Start of SUPPLIED MATERIAL
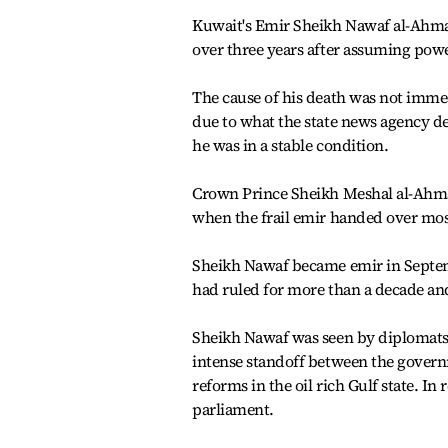
Kuwait's Emir Sheikh Nawaf al-Ahmad 
over three years after assuming power
The cause of his death was not immed
due to what the state news agency de
he was in a stable condition.
Crown Prince Sheikh Meshal al-Ahmad
when the frail emir handed over mos
Sheikh Nawaf became emir in Septemb
had ruled for more than a decade and 
Sheikh Nawaf was seen by diplomats 
intense standoff between the govern
reforms in the oil rich Gulf state.
parliament.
End of SUPPLIED MATERIAL
_PROBLEM TO WORK ON_. Write out the material again with each "Sheikh" replaced by "Shaikh", keeping everything else unchanged. Leave the picture out.

_REPLY_.
Kuwait's Emir Shaikh Nawaf al-Ahmad 
over three years after assuming power
The cause of his death was not immed
due to what the state news agency de
he was in a stable condition.
Crown Prince Shaikh Meshal al-Ahmad
when the frail emir handed over mos
Shaikh Nawaf became emir in Septemb
had ruled for more than a decade and 
Shaikh Nawaf was seen by diplomats 
intense standoff between the govern
reforms in the oil rich Gulf state.
parliament.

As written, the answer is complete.